## [PROBLEM]
Retype every line of the material below with no changes, keeping each line break where it falls.

Text extracted from each page
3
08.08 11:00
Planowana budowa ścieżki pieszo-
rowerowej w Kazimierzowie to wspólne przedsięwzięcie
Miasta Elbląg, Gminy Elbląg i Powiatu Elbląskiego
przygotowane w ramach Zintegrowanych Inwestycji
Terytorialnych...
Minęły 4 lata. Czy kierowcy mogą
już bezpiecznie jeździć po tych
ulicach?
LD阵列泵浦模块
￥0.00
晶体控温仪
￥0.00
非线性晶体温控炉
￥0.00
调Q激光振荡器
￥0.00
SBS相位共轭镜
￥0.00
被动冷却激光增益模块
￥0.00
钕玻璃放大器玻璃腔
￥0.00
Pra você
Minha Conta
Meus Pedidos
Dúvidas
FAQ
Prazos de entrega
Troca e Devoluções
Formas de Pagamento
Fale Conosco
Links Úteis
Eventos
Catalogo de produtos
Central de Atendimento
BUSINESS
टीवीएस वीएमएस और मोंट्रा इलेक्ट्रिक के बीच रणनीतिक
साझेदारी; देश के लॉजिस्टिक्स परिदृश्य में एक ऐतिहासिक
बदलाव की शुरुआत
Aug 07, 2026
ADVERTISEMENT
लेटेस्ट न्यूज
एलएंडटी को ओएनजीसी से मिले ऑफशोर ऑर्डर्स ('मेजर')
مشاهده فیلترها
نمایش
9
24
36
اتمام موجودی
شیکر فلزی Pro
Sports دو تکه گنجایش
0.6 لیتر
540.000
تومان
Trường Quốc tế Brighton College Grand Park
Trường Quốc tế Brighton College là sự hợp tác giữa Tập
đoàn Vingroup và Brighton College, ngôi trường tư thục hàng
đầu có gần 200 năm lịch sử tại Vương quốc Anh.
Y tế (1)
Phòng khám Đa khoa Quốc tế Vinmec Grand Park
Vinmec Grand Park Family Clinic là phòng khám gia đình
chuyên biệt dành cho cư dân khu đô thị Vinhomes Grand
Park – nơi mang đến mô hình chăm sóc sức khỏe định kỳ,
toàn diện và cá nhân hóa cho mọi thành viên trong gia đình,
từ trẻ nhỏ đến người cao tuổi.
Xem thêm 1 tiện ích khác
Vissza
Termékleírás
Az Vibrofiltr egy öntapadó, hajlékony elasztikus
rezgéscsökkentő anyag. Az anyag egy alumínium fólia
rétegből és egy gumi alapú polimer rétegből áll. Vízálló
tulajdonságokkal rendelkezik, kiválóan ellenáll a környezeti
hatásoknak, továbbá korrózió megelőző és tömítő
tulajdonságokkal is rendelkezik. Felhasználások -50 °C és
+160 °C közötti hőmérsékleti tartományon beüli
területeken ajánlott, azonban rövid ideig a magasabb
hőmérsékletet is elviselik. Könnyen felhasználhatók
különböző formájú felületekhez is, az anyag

## [WRITTEN REPLY]
3
08.08 11:00
Planowana budowa ścieżki pieszo-
rowerowej w Kazimierzowie to wspólne przedsięwzięcie
Miasta Elbląg, Gminy Elbląg i Powiatu Elbląskiego
przygotowane w ramach Zintegrowanych Inwestycji
Terytorialnych...
Minęły 4 lata. Czy kierowcy mogą
już bezpiecznie jeździć po tych
ulicach?
LD阵列泵浦模块
￥0.00
晶体控温仪
￥0.00
非线性晶体温控炉
￥0.00
调Q激光振荡器
￥0.00
SBS相位共轭镜
￥0.00
被动冷却激光增益模块
￥0.00
钕玻璃放大器玻璃腔
￥0.00
Pra você
Minha Conta
Meus Pedidos
Dúvidas
FAQ
Prazos de entrega
Troca e Devoluções
Formas de Pagamento
Fale Conosco
Links Úteis
Eventos
Catalogo de produtos
Central de Atendimento
BUSINESS
टीवीएस वीएमएस और मोंट्रा इलेक्ट्रिक के बीच रणनीतिक
साझेदारी; देश के लॉजिस्टिक्स परिदृश्य में एक ऐतिहासिक
बदलाव की शुरुआत
Aug 07, 2026
ADVERTISEMENT
लेटेस्ट न्यूज
एलएंडटी को ओएनजीसी से मिले ऑफशोर ऑर्डर्स ('मेजर')
مشاهده فیلترها
نمایش
9
24
36
اتمام موجودی
شیکر فلزی Pro
Sports دو تکه گنجایش
0.6 لیتر
540.000
تومان
Trường Quốc tế Brighton College Grand Park
Trường Quốc tế Brighton College là sự hợp tác giữa Tập
đoàn Vingroup và Brighton College, ngôi trường tư thục hàng
đầu có gần 200 năm lịch sử tại Vương quốc Anh.
Y tế (1)
Phòng khám Đa khoa Quốc tế Vinmec Grand Park
Vinmec Grand Park Family Clinic là phòng khám gia đình
chuyên biệt dành cho cư dân khu đô thị Vinhomes Grand
Park – nơi mang đến mô hình chăm sóc sức khỏe định kỳ,
toàn diện và cá nhân hóa cho mọi thành viên trong gia đình,
từ trẻ nhỏ đến người cao tuổi.
Xem thêm 1 tiện ích khác
Vissza
Termékleírás
Az Vibrofiltr egy öntapadó, hajlékony elasztikus
rezgéscsökkentő anyag. Az anyag egy alumínium fólia
rétegből és egy gumi alapú polimer rétegből áll. Vízálló
tulajdonságokkal rendelkezik, kiválóan ellenáll a környezeti
hatásoknak, továbbá korrózió megelőző és tömítő
tulajdonságokkal is rendelkezik. Felhasználások -50 °C és
+160 °C közötti hőmérsékleti tartományon beüli
területeken ajánlott, azonban rövid ideig a magasabb
hőmérsékletet is elviselik. Könnyen felhasználhatók
különböző formájú felületekhez is, az anyag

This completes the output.